I don’t think it needs to be said that The Ed Gein Story is not for the faint of heart. They do not shy away from the grotesque nature of his crimes, from the horrific nature of the WWII war crimes that influenced him, and the later spree killers whom he possibly influenced.

And, although we may never know exactly how many people Ed Gein killed and mutilated, it’s safe to say it’s a number greater than the two he was convicted of killing.

Suzanna Son (The Idol) also turns in a strong and deeply disturbing performance as Adeline Watkins, who is portrayed as Gein’s girlfriend in the series. Watkins was a real person who initially claimed to have been in a serious relationship with Ed Gein for 20 years. However, she later recanted that story, perhaps out of fear of the scrutiny she faced after the full nature of his crimes was revealed. In the Netflix series, Son portrays Watkins as a deeply disturbed woman, obsessed with true crime and crime scene photography. It’s implied that she was aware, to some extent, of Gein’s “hobbies” and gave tacit approval of them when she thought her career might benefit from them.

The problem is, none of that is true.

That’s the bad news. A lot of Monster: The Ed Gein Story isn’t true. No one was expecting documentary-level, or even True Crime series levels of honesty from a Ryan Murphy production (I hope.) But some of the creative license they took with The Ed Gein Story is unnecessary. While it’s obvious Murphy does his research, he loves to extrapolate and embellish on the truth for greater shock value. Watkins’ characterization and her exaggerated relationship with Gein is just one example of that.

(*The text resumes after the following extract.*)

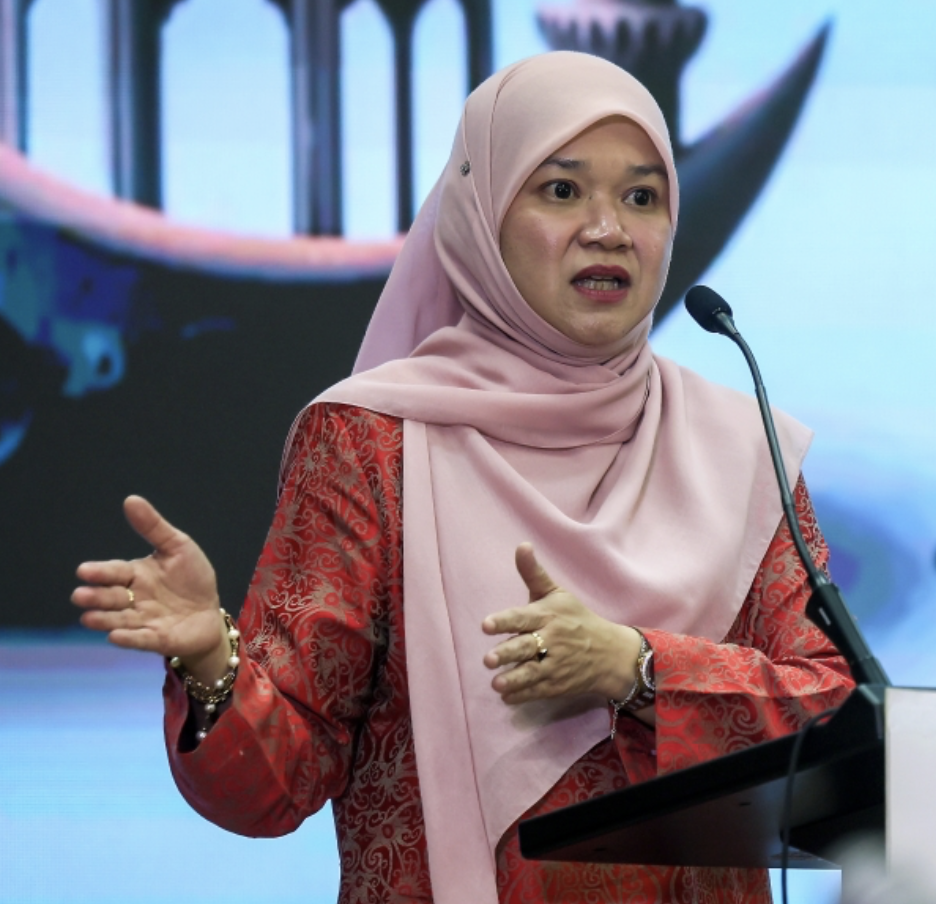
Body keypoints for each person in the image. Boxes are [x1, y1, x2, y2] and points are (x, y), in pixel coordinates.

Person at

We follow the story of Gein’s crimes and the effects they had on his community closely for the first six episodes or so. The last two episodes veer wildly into a world of complete fiction that attempts to humanize both Gein and Ilsa Koch, the Nazi “Kommandeuse of Buchenwald,” whom Gein was obsessed with and fantasized about.

There’s a made-up scenario in which Gein assists the newly created FBI behavioral unit with catching Ted Bundy. It is not the Mindhunter reboot we’ve been waiting for, and it feels insulting to the work done on that series.

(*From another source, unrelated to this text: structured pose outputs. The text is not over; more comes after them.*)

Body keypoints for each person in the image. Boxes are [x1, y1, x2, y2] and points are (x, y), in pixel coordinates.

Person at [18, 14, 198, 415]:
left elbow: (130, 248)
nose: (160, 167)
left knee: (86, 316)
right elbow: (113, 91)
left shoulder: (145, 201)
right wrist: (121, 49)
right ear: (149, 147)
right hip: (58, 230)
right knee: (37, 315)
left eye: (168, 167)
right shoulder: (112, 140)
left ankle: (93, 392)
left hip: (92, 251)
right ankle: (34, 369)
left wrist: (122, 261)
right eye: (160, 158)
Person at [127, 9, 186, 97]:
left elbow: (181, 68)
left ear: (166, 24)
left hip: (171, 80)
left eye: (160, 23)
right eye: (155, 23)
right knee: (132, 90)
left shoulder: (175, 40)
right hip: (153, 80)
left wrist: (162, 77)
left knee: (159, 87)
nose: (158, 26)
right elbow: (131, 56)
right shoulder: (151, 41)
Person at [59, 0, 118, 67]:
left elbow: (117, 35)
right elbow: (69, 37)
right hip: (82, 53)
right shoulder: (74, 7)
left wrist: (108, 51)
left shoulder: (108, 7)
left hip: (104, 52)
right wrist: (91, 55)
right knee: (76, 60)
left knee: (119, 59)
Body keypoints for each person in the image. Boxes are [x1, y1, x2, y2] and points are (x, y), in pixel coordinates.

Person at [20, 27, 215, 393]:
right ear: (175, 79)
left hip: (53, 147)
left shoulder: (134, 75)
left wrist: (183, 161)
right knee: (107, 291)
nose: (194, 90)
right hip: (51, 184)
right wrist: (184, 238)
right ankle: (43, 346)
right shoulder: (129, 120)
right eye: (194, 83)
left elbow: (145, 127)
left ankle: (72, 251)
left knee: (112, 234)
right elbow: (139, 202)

But perhaps the most insulting part of the series’s attempt to make us feel something other than contempt and disgust for Gein is the ending, where Ed Gein, the Butcher of Plainfield, dies and is depicted in pure white, ascending a glowing staircase into the arms of his mother. She is also clad in white and is finally proud of him for making something of himself and leaving such a huge footprint in the world.

What?

My flabbers were ghasted and I’m still not over it. If there is a heaven, no one who did the things that Ed Gein did is going there. No one who did the things that Ed Gein did deserves to have an everlasting life of peace in the bosom of his mother’s love. I am offended by the idea that creators Murphy, Winkler, and Ian Brennan thought it was a good idea to use the conclusion of Monster: The Ed Gein Story to imply that Gein is deserving of forgiveness at a cosmic level. They could have stopped at episode six, when he was finally caught, and written a postscript about how he died in an asylum. I would have written a review about how they took liberties with the story, but ultimately turned in a series worth watching based on Hunnam’s performance alone. But they took it too far, as Murphy almost always does.

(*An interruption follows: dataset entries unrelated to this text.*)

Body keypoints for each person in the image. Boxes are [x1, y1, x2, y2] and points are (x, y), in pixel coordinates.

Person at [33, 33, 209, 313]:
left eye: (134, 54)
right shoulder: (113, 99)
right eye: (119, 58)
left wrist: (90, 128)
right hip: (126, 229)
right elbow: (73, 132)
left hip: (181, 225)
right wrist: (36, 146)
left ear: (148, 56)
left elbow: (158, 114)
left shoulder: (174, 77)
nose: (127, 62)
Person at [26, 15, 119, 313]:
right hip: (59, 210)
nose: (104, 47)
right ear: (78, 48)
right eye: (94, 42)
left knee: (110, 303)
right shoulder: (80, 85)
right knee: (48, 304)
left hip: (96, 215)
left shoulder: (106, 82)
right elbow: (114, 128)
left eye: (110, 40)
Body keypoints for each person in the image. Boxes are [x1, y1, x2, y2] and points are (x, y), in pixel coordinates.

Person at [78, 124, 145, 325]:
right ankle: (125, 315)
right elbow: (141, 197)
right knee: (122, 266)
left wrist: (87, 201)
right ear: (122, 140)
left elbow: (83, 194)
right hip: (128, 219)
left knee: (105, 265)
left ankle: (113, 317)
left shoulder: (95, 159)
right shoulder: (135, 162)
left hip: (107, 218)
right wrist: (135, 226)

In an interview with Netflix’s Tudum, Hunnam explained that the show asked an important question:

Who was the monster? This poor boy who was abused his whole life and then left in total isolation, suffering from undiagnosed mental illness? Or the legion of people who sensationalized his life for entertainment and arguably darkened the American psyche and the global psyche in the process?

That’s a valid question that deserves examination. But that examination doesn’t need to include the blanket of forgiveness the showrunners draped over Gein’s shoulders in the final episodes of the series. It’s also bold of him to credit pop culture for “darkening the American psyche.” Pop Culture is a mirror of society’s fears and desires, not the cause of them. It also exempts Murphy et al from being party to sensationalizing Gein’s life when they might be the most egregious perpetrators.

All episodes of Monster: The Ed Gein Story are available on Netflix.